Well, I have to say that it is a number of things. First of all, I started aligning to the 11:11 energies at least two years ago. I began seeing this all over the place. I didn't know what it meant, but I started taking note. I started doing some serious work on myself for the first time in years too. Not through counseling, but through meditation/self realization, yoga practices, my trainings and writing. I have four friends that I meet with every month since my first girlfriend passed away. We continued to hold sacred space for each other to process our life's troubles and triumphs until we were ready to rise again, collectively, as well as separately. When my Grandmother's health started to fail and she went into the nursing home last Spring, I poured myself into being there for her all the way through her death. I performed energy work, read to her, talked to her about dying, and hopefully allowed her to leave that body free from any karma that she would have to bring back in the next life. It was a spiritual process for both she and I. And although it was terribly emotionally challenging and I was not there the moment that she passed, I believe it helped me to let go. And then, I went to Peru.
|Tracey in Machu Picchu, Peru|
In Peru I had a shamanic healing and chakra balancing session, performed many Incan rituals that reestablished my connection to mother earth (pacha mama), the sun and solar energies, and understanding as well as honoring my shadow side. When I met Solara, who had first written about the 11:11 ascension, I had an energy shift occur just after we left her house and saw a full rainbow around the sun. The entire experience was transformative. Energy moved through my body and down into the earth in such a beautiful way that literally anchored me back to the earth and realigned my entire being. I felt a cleanse the entire next day and afterwards a huge shift. I came home from my trip in complete truth and awakened. I quickly moved the yoga studio. I felt a huge shift in the relationships around me and began shedding weight even though I have not changed a thing about my diet (I still love carbs).
This past weekend I had the honor and privilege of taking 6 yoga classes by my current batch of advanced 500 hour yoga teacher trainees. Each class was so incredible. Through this group's classes I was able to notice the changes in my body and my practice for the first time. So many things I have been unable to do without pain or resistance were suddenly available like it was nothing. Even challenging binds and mudras that involve the shoulder were achieved for the first time in about 7 or 8 years as if I never had a frozen or dislocated shoulder. One of my students said, "I saw you putting your foot behind your head and was like - what!?" (Well, it ALMOST got completely behind my head, anyway. But thanks for the nod!)

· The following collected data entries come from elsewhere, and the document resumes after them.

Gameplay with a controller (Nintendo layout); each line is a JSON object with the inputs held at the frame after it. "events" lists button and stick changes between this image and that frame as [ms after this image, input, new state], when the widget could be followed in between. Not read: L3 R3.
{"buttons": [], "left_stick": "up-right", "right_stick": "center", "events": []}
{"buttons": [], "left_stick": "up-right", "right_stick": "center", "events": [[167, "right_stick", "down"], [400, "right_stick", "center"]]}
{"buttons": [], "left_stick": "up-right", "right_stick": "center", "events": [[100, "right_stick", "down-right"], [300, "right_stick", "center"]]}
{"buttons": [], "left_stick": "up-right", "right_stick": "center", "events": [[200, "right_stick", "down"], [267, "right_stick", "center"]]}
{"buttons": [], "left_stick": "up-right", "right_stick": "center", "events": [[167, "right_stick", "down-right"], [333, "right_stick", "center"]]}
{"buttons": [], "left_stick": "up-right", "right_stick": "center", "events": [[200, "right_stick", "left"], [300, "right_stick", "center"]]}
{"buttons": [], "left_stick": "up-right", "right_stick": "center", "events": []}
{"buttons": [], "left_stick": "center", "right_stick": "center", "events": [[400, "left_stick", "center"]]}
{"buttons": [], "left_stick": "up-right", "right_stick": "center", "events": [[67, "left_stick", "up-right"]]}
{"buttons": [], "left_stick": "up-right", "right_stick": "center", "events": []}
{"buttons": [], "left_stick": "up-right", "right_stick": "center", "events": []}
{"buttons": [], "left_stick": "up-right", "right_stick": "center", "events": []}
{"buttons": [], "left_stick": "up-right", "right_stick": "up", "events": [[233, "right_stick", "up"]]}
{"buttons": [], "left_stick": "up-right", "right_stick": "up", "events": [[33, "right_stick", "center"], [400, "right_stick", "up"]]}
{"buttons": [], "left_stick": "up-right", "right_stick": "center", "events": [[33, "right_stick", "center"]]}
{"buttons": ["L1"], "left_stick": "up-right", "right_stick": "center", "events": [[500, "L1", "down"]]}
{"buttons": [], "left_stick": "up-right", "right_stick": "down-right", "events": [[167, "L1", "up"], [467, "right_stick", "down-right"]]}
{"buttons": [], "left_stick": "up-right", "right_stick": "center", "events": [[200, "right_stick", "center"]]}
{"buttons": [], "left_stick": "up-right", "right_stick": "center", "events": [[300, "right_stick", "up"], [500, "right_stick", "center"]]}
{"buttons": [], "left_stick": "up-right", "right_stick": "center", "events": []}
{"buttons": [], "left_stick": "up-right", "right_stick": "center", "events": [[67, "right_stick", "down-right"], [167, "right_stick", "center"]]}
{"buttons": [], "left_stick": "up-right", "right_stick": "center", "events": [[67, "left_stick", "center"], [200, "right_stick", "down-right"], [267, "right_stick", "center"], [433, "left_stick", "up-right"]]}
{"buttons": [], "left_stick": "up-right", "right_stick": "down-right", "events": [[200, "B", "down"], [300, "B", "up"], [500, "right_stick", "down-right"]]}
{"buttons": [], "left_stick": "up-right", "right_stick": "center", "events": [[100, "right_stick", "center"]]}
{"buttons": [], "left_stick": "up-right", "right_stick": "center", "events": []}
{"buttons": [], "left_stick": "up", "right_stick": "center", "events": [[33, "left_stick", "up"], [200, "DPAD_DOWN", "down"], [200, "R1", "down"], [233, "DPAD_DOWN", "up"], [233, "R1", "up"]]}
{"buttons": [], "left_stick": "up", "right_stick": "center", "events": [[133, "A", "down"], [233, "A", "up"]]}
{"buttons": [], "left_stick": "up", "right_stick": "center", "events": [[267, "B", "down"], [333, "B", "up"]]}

When I think of my girlfriends who have passed, I still get a little teary and miss them. Same with Grandmom. But like I tell my students all the time, "the body never lies." It is evident to me through my body, my relationships and other areas of my life that I have finally let go of grief and guilt on a physical and mental level and that my heart is open once again.
The advise that I have for others who are also working on reopening their heart is:
1. First of all, be kind to yourself and give it time. You have to learn to love yourself...maybe for the first time, if not then again.
2. Surround yourself by positive, true and supportive friends, family and communities and remove yourself from the ones who are not (this is not always easy and some times we mistake someone being physically there for someone who should be there).
3. When things are dark, search out the light. And when things are light, honor the dark...this way it can't sneak up on you!
4. Listen to your body. If you are having repeated injuries, guess what? Do something different! Restorative or Gentle yoga or Hatha with modifications - and honor those all the time - not just some of the time. Wait until such a time as you feel a shift before trying to do anything more.
5. Have a spiritual practice that supports your growth and ascension. And allow yourself to go deep.
6. Be there for someone in need. There is nothing more healing for your own heart than helping another.